Saturn is a planet of unique beauty that continues to draw the attention of observer after observer. To gain the most from your observing, below is a table for quick reference for filtered observation of the ringed planet.
Wratten No | Color | Features |
---|---|---|
No. 11 | Yellow green | Contrast on the rings and belt zones. The Cassini division |
No. 21 | Orange | Increased contrast in some belt and zone areas |
No. 15 | Yellow | Zone definition and some separation in the rings |
No. 25 | Red | Zone and cloud features, penetration of some haze layers |
No. 47 | Violet | Ring details and some enhanced features in the clouds |
No. 58 | Green | Bright cloud patches and storms, some enhanced detail in the rings |
The Outer Darkness: Uranus and Neptune
It seems incredible to us living in the twenty-first century that ancient humans knew nothing about the existence of the three planets beyond Saturn. Pondering this, we can acknowledge the surprise of astronomers who discovered these worlds floating in the darkness at the edge of the Solar System. The story of their discovery is a tale of scientific insight, buffoonery and observational skill that highlights the nature of any human endeavor.
Uranus was discovered by William Herschel on March 31, 1781. Herschel was observing a bright disc-like object in the constellation of Gemini from the garden of his home in Bath, England. After watching it for several hours and noticing a slight movement against the background stars he recorded his observation and sent it to the Royal Society, believing the object was a comet. Calculations suggested that the object was in fact in an almost circular orbit around the Sun with a period of 84 years. The body was not a comet; rather it was a new planet, the first to be discovered in the age of science and one that doubled the size of the Solar System overnight when the calculations revealed a distance of almost 2 billion miles from the Sun. Herschel became famous overnight and went on to greater fame as the originator of the general catalogs in use by deep sky observers, the discoverer of binary star systems and the discoverer of radiation beyond the visible spectrum.
As a planet, Uranus is not a good target for an observer. It just reaches naked-eye visibility at magnitude 5.7 but is barely bright enough to be noticed, a fact that caused confusion and consternation when a search of historical documents found that the first Astronomer Royal, John Flamsteed recorded it as the star 34 Tauri in 1678 in his first sweeps of the sky, and saw it six times afterward without realizing its true nature! Similarly, Tobias Mayer and the French astronomer Le Monnier also spotted Uranus but failed to note it. If such luminaries can make such a mistake, then average observers can be forgiven if they consider Uranus a less than pleasing object.

:: Requirement 1 ::
According to the text on observing the outer planets, who discovered Uranus, and on what date?
:: Requirement 2 ::
Pick up the text on observing the outer planets after its final sentence and keep writing it.

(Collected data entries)

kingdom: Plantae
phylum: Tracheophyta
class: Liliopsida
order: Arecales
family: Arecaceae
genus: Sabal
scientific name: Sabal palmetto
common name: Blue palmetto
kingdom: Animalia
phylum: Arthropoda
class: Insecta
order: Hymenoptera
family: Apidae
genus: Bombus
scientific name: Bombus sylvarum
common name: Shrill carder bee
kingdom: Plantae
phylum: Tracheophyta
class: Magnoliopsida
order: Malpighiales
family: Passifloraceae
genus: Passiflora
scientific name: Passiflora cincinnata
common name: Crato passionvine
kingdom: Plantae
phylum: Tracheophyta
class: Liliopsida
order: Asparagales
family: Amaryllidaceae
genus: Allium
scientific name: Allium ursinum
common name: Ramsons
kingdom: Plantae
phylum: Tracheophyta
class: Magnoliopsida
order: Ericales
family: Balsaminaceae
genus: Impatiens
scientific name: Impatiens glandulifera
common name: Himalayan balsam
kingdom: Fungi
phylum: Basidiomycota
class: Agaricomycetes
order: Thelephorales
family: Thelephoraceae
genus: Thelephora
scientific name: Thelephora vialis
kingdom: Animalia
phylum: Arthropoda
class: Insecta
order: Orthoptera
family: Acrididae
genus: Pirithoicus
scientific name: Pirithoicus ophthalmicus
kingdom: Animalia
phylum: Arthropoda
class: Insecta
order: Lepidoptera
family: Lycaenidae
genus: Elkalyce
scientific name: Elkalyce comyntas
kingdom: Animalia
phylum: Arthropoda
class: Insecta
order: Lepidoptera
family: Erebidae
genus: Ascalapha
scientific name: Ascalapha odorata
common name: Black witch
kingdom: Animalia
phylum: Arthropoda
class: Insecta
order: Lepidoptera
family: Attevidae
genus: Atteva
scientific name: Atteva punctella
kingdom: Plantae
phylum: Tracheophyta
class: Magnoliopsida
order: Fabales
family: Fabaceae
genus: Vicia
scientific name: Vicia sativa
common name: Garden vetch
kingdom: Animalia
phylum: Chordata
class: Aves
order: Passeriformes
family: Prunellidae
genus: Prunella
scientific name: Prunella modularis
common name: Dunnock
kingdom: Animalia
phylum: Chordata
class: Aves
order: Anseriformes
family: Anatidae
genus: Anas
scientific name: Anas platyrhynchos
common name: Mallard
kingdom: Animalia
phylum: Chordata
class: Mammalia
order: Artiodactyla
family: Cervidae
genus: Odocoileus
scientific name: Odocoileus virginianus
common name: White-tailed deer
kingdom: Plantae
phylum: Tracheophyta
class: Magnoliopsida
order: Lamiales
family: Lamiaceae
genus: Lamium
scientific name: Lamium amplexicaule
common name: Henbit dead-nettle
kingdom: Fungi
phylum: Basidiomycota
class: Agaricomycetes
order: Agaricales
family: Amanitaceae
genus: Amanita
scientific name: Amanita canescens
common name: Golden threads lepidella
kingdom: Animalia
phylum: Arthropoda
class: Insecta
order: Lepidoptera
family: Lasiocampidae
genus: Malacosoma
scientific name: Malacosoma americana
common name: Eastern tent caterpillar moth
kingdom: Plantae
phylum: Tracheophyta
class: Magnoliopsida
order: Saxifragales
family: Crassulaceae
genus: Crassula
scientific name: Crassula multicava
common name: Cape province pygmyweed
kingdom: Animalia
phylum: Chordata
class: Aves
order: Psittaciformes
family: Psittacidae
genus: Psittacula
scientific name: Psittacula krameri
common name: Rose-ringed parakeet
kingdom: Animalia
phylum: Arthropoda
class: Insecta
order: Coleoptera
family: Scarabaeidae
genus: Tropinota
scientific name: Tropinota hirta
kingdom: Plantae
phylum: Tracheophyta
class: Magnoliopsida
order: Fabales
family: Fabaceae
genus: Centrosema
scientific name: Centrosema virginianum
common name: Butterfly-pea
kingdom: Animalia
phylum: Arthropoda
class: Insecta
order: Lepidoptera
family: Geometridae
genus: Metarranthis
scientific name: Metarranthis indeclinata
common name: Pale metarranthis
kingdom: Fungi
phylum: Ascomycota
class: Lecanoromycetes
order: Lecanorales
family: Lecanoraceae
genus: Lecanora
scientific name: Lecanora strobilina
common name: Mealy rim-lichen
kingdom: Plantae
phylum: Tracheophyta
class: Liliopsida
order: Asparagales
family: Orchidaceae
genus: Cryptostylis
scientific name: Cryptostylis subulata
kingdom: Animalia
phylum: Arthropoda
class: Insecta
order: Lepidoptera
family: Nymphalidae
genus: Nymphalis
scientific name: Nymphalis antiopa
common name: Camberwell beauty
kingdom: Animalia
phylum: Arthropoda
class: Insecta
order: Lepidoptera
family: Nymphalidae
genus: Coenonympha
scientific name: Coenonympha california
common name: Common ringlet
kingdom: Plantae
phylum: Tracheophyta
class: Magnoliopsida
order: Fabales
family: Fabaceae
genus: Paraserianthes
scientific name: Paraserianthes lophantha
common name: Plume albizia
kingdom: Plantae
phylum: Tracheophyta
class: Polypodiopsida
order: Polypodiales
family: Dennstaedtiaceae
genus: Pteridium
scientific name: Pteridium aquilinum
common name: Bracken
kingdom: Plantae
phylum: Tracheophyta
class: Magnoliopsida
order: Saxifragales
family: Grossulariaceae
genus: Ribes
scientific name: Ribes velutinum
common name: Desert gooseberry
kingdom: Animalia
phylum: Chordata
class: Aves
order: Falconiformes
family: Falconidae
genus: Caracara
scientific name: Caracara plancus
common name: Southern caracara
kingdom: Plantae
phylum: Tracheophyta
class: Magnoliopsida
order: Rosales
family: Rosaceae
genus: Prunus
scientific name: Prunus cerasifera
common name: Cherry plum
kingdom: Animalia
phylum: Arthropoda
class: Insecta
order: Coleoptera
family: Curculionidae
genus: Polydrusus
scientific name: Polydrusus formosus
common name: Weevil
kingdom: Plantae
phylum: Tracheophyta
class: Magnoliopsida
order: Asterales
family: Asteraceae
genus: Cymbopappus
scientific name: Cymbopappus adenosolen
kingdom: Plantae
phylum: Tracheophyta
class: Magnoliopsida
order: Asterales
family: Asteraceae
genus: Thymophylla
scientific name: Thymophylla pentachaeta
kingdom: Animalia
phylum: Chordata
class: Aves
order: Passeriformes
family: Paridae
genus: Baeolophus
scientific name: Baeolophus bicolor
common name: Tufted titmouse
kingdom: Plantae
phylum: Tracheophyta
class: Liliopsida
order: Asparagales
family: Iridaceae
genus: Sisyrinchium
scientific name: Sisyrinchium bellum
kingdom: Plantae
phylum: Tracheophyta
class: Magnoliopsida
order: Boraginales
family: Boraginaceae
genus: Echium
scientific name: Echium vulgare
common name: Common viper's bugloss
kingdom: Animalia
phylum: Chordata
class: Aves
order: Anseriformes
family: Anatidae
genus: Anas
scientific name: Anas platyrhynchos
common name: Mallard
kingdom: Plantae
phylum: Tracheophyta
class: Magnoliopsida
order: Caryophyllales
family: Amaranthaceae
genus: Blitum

:: Answer space 1 ::
William Herschel, on March 31, 1781.

:: Answer space 2 ::
Telescopically, the object does show a small disc shining at about sixth magnitude at opposition. Under good seeing conditions it can exhibit a slight green color, which is due to a high haze of methane smog in its upper atmosphere. Of its satellites and ring system, the modestly equipped amateur will see nothing, and will have to content himself or herself with observing the slow movement of the planet against the stars over the course of the night or of several nights. So small is the disc of Uranus that it can be mistaken for a star if given a cursory glance, so once the field containing the planet is identified, sweep around it using a higher power eyepiece until the object becomes obvious.
The planet is an ice giant, although in comparison with planets such as Saturn and Jupiter the term “giant” can be rendered moot. Uranus is only five times larger than Earth, so it is hardly surprising that it is a difficult visual object given its size and extreme distance at almost 3 billion km. Any astronomy magazine or software program will enable the observer to ascertain co-ordinates to find this elusive object. We shall cover observing this planet with filters together with its neighbor Neptune.
Neptune is an elusive planet that requires a telescope to be seen properly, although binoculars will reveal the planet as a star-like object, lacking resolution. Discovered in 1846, Neptune has the great distinction of having been discovered “mathematically” before being seen visually, and the tale of its discovery is worthy of note.
Shortly after the discovery of Uranus by Herschel, observers noticed that it did not follow its predicted pattern around the Sun. Astronomers hastily calculated that Uranus was slowing down in its orbit due to the gravitational pull of an unseen body beyond it. Telescopes searched the heavens in vain, but nothing was found, and the problem was deemed irresolvable due to the intricacies of the mathematics and the lack of observational data. A young graduate at Cambridge, John Couch Adams, undertook the calculations as to the mass, orbit, size and position of this unseen planet—a task that took him 5 years.
Once the position was determined, Adams went to see the Astronomer Royal, George Bidell Airey, at Greenwich, hoping that Airey would initiate a search for the planet. However, Airey was a singularly pedantic and unimaginative individual, a good administrator, but a lackluster astronomer who dismissed Adams with excuses. Adams returned to Cambridge, where he tried in vain to interest James Challis, the director of the Cambridge Observatory, to hunt for his new planet. Unknown to Adams, Urbain Jean Joseph le Verrier in Paris had also calculated the position of the new planet, and run into similar difficulties with observers who dismissed his calculations. Stung by their obtuseness, Le Verrier sent his notes to the Berlin observatory under the directorship of Johann Enke. The night the Germans received the notes, the observatory’s young observer, Heinrich D’Arrest, under the supervision of Enke and the chief observer Johann Galle, stepped up to the telescope, turned it to le Verrier’s calculated position and within minutes noted the planet! Neptune had been found and another body added to the solar system. The resultant cataclysm over the true “discoverer” embroiled scientists and astronomers alike for some time.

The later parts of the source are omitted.